Texte du document

☆ ☆ ☆

ARCHITECTONIQUE ET DIFFUSION CULTURELLE :
QUAND LA PLACE DES ARTS DEVIENT PORTE-VOIX
Emblème de la place publique montréalaise aspirant
à l’universalité, la Place des Arts a
été modelée par les contextes
idéologiques et culturels des quarante dernières
années. L’histoire permet de comprendre ce qui a
été édifié en réponse aux
souhaits formulés dans les années cinquante à
soixante-dix. De la démocratisation à la
démocratie culturelle, la diversité de l’offre
et la liberté du choix constituent désormais les
conditions de la pérennité de la Place des
Arts : l’accessibilité en est le maître
mot, les voies de communications en sont les ambassadrices.
Fonctionnels en 1972, l’entrée et le hall du complexe
culturel donnaient auparavant accès aux nombreuses salles du
complexe et au réseau souterrain. Certes, ils accueillaient
les usagers, toutefois sans mettre réellement en valeur
l’offre culturelle, ni les salles de spectacle, la
billetterie, les boutiques, les restaurants et le réseau
piétonnier. Ils représentaient avant tout un lieu de
passage pour les trente-cinq mille travailleurs quotidiens et les
huit millions de marcheurs, de clients et de spectateurs annuels.
À l’instar du réaménagement de
l’esplanade pour en faire un lieu convivial, la
Société de la Place des Arts a mandaté les
firmes Menkès Shooner Dagenais LeTourneux Architectes et
Provencher Roy + Associés pour redéfinir la marquise,
l’entrée principale et les espaces de communications
afin de créer un espace culturel mettant en valeur les
activités de la Place des Arts. À la
rénovation des espaces existants s’est ajouté
l’aménagement d’une aire d’exposition, des
espaces d’animation et de services, une verrière, un
accès à l’esplanade et à l’Adresse
symphonique, une zone multimédia et un plan lumière
extérieur confirmant le rôle du complexe dans le
Quartier des spectacles.

☆ ☆ ☆

Consigne
Rédigez la suite du texte sur le réaménagement de la Place des Arts, en reprenant après sa dernière phrase.

☆ ☆ ☆

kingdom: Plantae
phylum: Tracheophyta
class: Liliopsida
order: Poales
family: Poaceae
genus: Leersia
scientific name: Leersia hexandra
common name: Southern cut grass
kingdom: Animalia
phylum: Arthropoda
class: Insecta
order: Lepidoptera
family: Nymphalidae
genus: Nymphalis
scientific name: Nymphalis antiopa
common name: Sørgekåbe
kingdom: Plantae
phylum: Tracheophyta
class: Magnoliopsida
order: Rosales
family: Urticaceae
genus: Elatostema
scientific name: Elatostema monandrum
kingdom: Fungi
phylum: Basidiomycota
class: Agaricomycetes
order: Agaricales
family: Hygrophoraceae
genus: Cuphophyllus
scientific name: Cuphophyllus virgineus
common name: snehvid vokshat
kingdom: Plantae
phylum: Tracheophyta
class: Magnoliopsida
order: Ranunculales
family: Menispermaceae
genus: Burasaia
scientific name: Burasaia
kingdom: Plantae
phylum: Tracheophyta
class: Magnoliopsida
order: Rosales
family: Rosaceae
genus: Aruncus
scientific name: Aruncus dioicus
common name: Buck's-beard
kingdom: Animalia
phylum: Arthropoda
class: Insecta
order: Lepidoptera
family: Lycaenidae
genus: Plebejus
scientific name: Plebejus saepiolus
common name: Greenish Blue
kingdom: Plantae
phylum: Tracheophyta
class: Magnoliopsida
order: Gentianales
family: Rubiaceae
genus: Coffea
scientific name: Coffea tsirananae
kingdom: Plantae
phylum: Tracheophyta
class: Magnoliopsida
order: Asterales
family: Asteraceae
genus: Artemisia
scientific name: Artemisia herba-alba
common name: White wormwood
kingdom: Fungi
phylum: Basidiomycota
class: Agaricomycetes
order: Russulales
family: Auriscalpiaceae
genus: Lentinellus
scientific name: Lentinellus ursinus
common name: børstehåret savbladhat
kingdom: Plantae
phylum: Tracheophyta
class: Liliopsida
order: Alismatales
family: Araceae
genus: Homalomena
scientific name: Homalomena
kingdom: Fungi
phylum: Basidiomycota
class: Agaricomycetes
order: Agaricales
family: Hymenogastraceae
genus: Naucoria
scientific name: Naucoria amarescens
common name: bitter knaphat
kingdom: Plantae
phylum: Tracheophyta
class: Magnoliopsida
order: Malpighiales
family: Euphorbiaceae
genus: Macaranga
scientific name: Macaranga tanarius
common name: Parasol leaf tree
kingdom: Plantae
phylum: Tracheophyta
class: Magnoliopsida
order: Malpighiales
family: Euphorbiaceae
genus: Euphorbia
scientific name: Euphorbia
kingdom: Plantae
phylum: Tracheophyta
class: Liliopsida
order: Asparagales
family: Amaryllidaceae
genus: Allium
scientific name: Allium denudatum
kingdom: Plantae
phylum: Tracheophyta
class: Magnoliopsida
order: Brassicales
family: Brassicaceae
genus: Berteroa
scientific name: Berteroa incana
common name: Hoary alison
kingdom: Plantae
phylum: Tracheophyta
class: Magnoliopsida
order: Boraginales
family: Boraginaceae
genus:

☆ ☆ ☆

Corrigé
La structure de l’Espace culturel Georges-Émile
Lapalme est fondée sur un plan déployé qui
réunifie les éléments programmatiques en
intégrant identité, multimédia et
signalisation. Il a fallu organiser l’information pour en
faciliter la lecture et ainsi jalonner le nouveau parcours au
bénéfice des usagers. L’aménagement du
réseau de circulation et des espaces adjacents à
l’esplanade, à la Salle Wilfrid-Pelletier, aux
théâtres Maisonneuve, Jean-Duceppe et le
Studio-Théâtre, à la Cinquième Salle et
au Musée d’art contemporain de Montréal,
diffuse l’offre culturelle et oriente et délecte le
promeneur. En plus de repenser chacune des entrées, le
programme a prévu le déplacement de la billetterie et
du kiosque d’information, la création d’un
nouvel espace aménagé pour des
événements publics, ainsi qu’un bar à
vin et un espace d’exposition. Actualités, contraste
et lumière créent un espace sensible et
mémorable. Cette intervention s’ouvre sur la rue
Sainte-Catherine à l’aide d’une nouvelle
marquise symbolique dont la forme rappelle un porte-voix. À
la portée de tous, l’architecture réinvente le
milieu de vie du plus grand complexe culturel.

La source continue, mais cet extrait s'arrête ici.